The manual also argues that the key to a successful program is to present it in such a way that it undercuts any potential opposition. It notes that the similarities between the four main existing programs “are no accident.”

The Indianapolis, Milwaukee, San Antonio and Atlanta privately funded voucher programs, for instance, emphasize that the program is designed to help moderate and low income families offset the cost of tuition at the private school of their choice. The statements consciously do not talk about the broader “choice” debate or problems in the public schools, or taxes, or unions, or test scores or any other issues that might arouse the least bit of controversy.

As Rooney told the conference, “The way we always position it is, we’re trying to help the children. Sure it is inherently a criticism of the public school system, but we don’t define it that way.”

The key marketing strategy, however, rests on an exploitation of worthwhile concepts such as of freedom of “choice” and parental rights.

“Sometimes, I think the way to do this is to simply stand up and say, parents should have the right to choose the schools their children will attend because parents should have the right to choose schools their children will attend. Thank you and good night,” said Boaz of the CATO Institute. “I’m not really sure why there needs to be more argument than that.”

Schools and Democracy

Absent from the “choice” movement’s discussion is any talk of the role of public schools in a democracy, beyond ensuring a minimally skilled workforce. Indeed, it was never suggested at the Indianapolis conference that the larger society has an inherent interest in education issues. The argument was that parents have the right to do what they think is best for their child, and that’s that. Of course, another dominant theme was the unchallenged assumption that a market approach will magically improve our nation’s schools. Throughout the conference, this argument was tinged with not-so-subtle anti-communist references to the breakup of the Soviet Union and Eastern Europe and calls to break the government’s “monopoly” on education.

As Timothy Ehrgott, administrator of the Indianapolis voucher program, said in the final words spoken at the conference: “Let’s go out and give some of the same choices to our children that they have in Warsaw, Poland and Russia now.”

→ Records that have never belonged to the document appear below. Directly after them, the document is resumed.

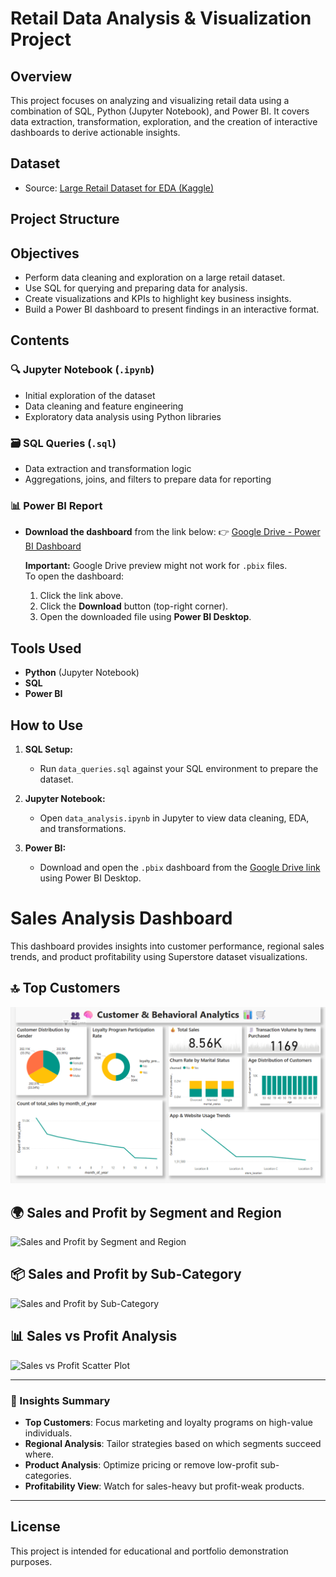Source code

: # Retail Data Analysis & Visualization Project

## Overview

This project focuses on analyzing and visualizing retail data using a combination of SQL, Python (Jupyter Notebook), and Power BI. It covers data extraction, transformation, exploration, and the creation of interactive dashboards to derive actionable insights.

## Dataset

- Source: [Large Retail Dataset for EDA (Kaggle)](https://www.kaggle.com/datasets/utkalk/large-retail-data-set-for-eda)

## Project Structure


## Objectives

- Perform data cleaning and exploration on a large retail dataset.
- Use SQL for querying and preparing data for analysis.
- Create visualizations and KPIs to highlight key business insights.
- Build a Power BI dashboard to present findings in an interactive format.

## Contents

### 🔍 Jupyter Notebook (`.ipynb`)

- Initial exploration of the dataset
- Data cleaning and feature engineering
- Exploratory data analysis using Python libraries

### 🗃️ SQL Queries (`.sql`)

- Data extraction and transformation logic
- Aggregations, joins, and filters to prepare data for reporting

### 📊 Power BI Report

- **Download the dashboard** from the link below:
  👉 [Google Drive - Power BI Dashboard](https://drive.google.com/file/d/1nk_jAQ0lVvK1BJd_pR1v2v9DXFYdmcLO/view?usp=sharing)

  **Important:** Google Drive preview might not work for `.pbix` files.  
  To open the dashboard:
  1. Click the link above.
  2. Click the **Download** button (top-right corner).
  3. Open the downloaded file using **Power BI Desktop**.

## Tools Used

- **Python** (Jupyter Notebook)
- **SQL**
- **Power BI**

## How to Use

1. **SQL Setup:**
   - Run `data_queries.sql` against your SQL environment to prepare the dataset.

2. **Jupyter Notebook:**
   - Open `data_analysis.ipynb` in Jupyter to view data cleaning, EDA, and transformations.

3. **Power BI:**
   - Download and open the `.pbix` dashboard from the [Google Drive link](https://drive.google.com/file/d/1nk_jAQ0lVvK1BJd_pR1v2v9DXFYdmcLO/view?usp=sharing) using Power BI Desktop.

# Sales Analysis Dashboard

This dashboard provides insights into customer performance, regional sales trends, and product profitability using Superstore dataset visualizations.

## 🔝 Top Customers

![Top 10 Customers by Sales](Retail_sales/Dashboard/Customer_&_Behavioral_Analytics.png)

## 🌍 Sales and Profit by Segment and Region

![Sales and Profit by Segment and Region](d093d79e-f7aa-41bb-8fc3-617c7a99ab11.png)

## 📦 Sales and Profit by Sub-Category

![Sales and Profit by Sub-Category](1721e762-bee1-48f2-8f10-921b6459b262.png)

## 📊 Sales vs Profit Analysis

![Sales vs Profit Scatter Plot](29f8145c-c5ea-4c18-a948-5ab4cdc60054.png)

---

### 📌 Insights Summary

- **Top Customers**: Focus marketing and loyalty programs on high-value individuals.
- **Regional Analysis**: Tailor strategies based on which segments succeed where.
- **Product Analysis**: Optimize pricing or remove low-profit sub-categories.
- **Profitability View**: Watch for sales-heavy but profit-weak products.

---
## License

This project is intended for educational and portfolio demonstration purposes.
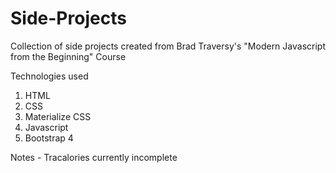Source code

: # Side-Projects
Collection of side projects created from Brad Traversy's "Modern Javascript from the Beginning" Course

Technologies used
  1. HTML
  2. CSS
  3. Materialize CSS
  4. Javascript
  5. Bootstrap 4
  
  Notes
    - Tracalories currently incomplete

(For a more complete discussion of the role of schools in a democracy and the dangers of a marketplace approach to education, see False Choices, a special issue of Rethinking Schools.).

While it’s too soon to tell whether conference organizers will succeed in instituting privately funded voucher programs in the 25 cities targeted, the power of the movement is already clear. Most important, the organizers know what they want and have the support and backing of well-funded foundations and think tanks. Feeding on legitimate discontent and wrapping their program in the mantle of all-American values such as “choice,” they have clearly seized the initiative. As in so many other political campaigns, victory can all too easily go to those who offer simplistic solutions to complex problems.

In this regard, the Indianapolis conference was not only a call to arms for those who want to institute private school “choice” supported by public tax dollars. It was a warning to those who truly care about the future of public education in this country: focusing reform efforts exclusively on calls for more funding and refusing to acknowledge the many serious, non-financial problems in our nation’s urban schools is a recipe for defeat.